When I decided to read Wild by Cheryl Strayed I knew virtually nothing about her. This is the case with the majority of the works I read in the course of a year. Come across a book at the library, bookstore, or online; give it a perusal, read a review, decide it sounds interesting. Read. This is my process. There are a few authors where I keep my ears perked for their next works (David Sedaris, Nora Roberts, etc.) but generally I am not author based. So going in, I knew very little about Strayed, only what I had picked up from reviews on the Cannonball.
I am both thankful that I was able to experience Strayed’s authorial voice with little outside influence and slightly sad that I had not encountered it before. While she may be known to you as Sugar from The Rumpus to me she was just Cheryl, the woman telling me about this crazy thing she did to get back to being who she really was, at her core.
It’s difficult to be detached in reviewing this work. Strayed lays a lot out for the reader in this book, and having also lost a parent (in my case my dad when I was 20, in Strayed’s case she was 22 when her mom died) there’s a lot of emotional overlap. Strayed’s life flew more obviously out of control than my own – she experienced the complete disintegration of her family, divorce, school and career failures, and drug addiction to name a few. At 26 she was seized with the idea of hiking the Pacific Crest Trail (a sibling to the more well-known Appalachian Trail). Strayed was not a hiker, and certainly not a long distance hiker when the book The Pacific Crest Trail, Volume I: California caught her eye at REI, but she became obsessed and knew somewhere deep within her that this was the solution to her nearly complete loss of self.
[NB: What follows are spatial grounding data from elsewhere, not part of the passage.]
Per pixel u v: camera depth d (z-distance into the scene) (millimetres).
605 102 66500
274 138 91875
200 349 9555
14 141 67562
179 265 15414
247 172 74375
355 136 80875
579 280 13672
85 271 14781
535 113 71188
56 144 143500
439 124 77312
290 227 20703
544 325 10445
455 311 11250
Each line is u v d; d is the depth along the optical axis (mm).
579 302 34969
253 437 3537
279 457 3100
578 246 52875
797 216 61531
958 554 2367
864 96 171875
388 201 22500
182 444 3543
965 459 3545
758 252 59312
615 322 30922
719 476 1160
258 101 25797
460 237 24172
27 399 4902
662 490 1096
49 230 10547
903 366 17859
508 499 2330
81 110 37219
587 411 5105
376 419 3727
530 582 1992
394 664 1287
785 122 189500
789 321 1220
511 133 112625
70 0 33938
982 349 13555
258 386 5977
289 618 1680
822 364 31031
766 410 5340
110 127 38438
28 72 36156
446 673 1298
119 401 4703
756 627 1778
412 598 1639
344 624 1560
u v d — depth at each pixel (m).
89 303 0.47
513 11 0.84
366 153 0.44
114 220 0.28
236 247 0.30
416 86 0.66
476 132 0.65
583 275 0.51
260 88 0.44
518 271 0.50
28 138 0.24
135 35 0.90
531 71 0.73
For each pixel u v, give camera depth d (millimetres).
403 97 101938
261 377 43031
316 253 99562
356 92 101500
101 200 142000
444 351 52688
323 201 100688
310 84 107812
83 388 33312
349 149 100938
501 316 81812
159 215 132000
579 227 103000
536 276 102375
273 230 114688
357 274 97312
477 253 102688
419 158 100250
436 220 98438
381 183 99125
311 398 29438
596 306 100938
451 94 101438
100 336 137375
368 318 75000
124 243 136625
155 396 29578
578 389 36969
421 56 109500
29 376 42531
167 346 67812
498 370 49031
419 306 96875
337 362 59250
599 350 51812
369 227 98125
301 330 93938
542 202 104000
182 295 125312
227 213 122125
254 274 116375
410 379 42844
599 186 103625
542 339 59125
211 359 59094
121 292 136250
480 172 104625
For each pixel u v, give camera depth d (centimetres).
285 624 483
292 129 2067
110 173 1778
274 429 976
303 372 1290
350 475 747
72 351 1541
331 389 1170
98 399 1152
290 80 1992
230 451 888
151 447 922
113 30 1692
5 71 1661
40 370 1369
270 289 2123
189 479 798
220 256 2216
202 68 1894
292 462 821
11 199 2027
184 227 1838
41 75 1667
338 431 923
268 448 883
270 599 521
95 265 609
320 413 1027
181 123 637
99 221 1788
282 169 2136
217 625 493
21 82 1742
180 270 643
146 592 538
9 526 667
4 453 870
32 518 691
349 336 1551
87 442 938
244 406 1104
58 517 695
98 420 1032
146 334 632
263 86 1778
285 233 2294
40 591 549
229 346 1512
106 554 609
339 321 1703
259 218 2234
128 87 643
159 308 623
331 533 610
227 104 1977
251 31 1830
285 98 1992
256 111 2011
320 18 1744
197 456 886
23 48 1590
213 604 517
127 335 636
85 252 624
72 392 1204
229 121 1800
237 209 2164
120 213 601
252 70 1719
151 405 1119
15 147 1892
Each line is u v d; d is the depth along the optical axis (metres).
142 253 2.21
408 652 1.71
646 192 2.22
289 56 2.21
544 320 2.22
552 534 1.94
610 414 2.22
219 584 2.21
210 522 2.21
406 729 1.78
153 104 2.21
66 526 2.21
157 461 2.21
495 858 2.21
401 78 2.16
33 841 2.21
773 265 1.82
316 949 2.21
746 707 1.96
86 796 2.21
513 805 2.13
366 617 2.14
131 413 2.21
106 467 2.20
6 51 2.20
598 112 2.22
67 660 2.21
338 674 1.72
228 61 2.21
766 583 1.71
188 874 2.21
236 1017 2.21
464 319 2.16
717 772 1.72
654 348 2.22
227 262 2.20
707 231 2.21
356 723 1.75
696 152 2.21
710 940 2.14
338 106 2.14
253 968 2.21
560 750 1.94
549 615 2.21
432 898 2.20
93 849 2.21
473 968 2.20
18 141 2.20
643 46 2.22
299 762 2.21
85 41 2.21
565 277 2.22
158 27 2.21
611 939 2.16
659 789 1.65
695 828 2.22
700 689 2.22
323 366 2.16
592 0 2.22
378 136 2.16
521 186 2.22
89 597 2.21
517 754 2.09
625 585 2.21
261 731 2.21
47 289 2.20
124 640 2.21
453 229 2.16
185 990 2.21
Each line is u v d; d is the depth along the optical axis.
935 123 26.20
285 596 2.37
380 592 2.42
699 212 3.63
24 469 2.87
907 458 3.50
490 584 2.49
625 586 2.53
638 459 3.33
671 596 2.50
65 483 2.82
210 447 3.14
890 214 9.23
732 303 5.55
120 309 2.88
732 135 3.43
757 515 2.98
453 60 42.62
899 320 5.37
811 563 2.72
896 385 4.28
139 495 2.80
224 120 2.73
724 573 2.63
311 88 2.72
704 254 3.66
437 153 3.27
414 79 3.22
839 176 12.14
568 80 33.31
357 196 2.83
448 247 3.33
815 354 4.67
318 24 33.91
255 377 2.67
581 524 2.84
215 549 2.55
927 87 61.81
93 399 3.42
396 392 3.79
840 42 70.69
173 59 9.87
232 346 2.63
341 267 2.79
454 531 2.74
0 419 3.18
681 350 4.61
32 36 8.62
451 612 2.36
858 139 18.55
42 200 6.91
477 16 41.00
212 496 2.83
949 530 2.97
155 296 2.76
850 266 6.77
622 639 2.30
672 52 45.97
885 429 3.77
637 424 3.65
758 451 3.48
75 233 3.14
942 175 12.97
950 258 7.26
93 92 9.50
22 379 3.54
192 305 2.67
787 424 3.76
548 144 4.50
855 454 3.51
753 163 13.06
Strayed takes the reader with her, Monster (her overloaded pack), and a lucky feather along the Pacific Coast Trail uncovering bits of what it means to be human along the way. Prepare to inspect your soul when you pick this one up, and you most certainly should. Be warned, Wild is not some overly feel-good uplifting memoir meant to make you feel good about yourself and the rest of humanity. This is about the breaking down of the physical-self in order to put the emotional-self back together.